> [ACTION ITEM]: Reproduce the material below line for line, keeping every character unchanged.

Entries drawn from a collection:
-------

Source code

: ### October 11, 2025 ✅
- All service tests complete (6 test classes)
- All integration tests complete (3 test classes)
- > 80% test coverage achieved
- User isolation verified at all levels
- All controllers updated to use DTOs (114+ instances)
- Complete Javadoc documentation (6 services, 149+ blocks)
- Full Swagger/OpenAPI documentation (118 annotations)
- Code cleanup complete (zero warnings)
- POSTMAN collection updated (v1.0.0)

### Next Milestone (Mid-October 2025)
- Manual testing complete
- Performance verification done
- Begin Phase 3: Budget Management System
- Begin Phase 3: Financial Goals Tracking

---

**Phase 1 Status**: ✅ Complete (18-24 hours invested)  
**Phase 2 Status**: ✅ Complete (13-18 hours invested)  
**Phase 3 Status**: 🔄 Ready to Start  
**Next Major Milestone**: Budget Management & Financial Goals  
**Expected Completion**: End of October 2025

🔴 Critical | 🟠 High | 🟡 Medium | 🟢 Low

-------

> [RESULT FOR THIS TASK]:
Source code

: ### October 11, 2025 ✅
- All service tests complete (6 test classes)
- All integration tests complete (3 test classes)
- > 80% test coverage achieved
- User isolation verified at all levels
- All controllers updated to use DTOs (114+ instances)
- Complete Javadoc documentation (6 services, 149+ blocks)
- Full Swagger/OpenAPI documentation (118 annotations)
- Code cleanup complete (zero warnings)
- POSTMAN collection updated (v1.0.0)

### Next Milestone (Mid-October 2025)
- Manual testing complete
- Performance verification done
- Begin Phase 3: Budget Management System
- Begin Phase 3: Financial Goals Tracking

---

**Phase 1 Status**: ✅ Complete (18-24 hours invested)  
**Phase 2 Status**: ✅ Complete (13-18 hours invested)  
**Phase 3 Status**: 🔄 Ready to Start  
**Next Major Milestone**: Budget Management & Financial Goals  
**Expected Completion**: End of October 2025

🔴 Critical | 🟠 High | 🟡 Medium | 🟢 Low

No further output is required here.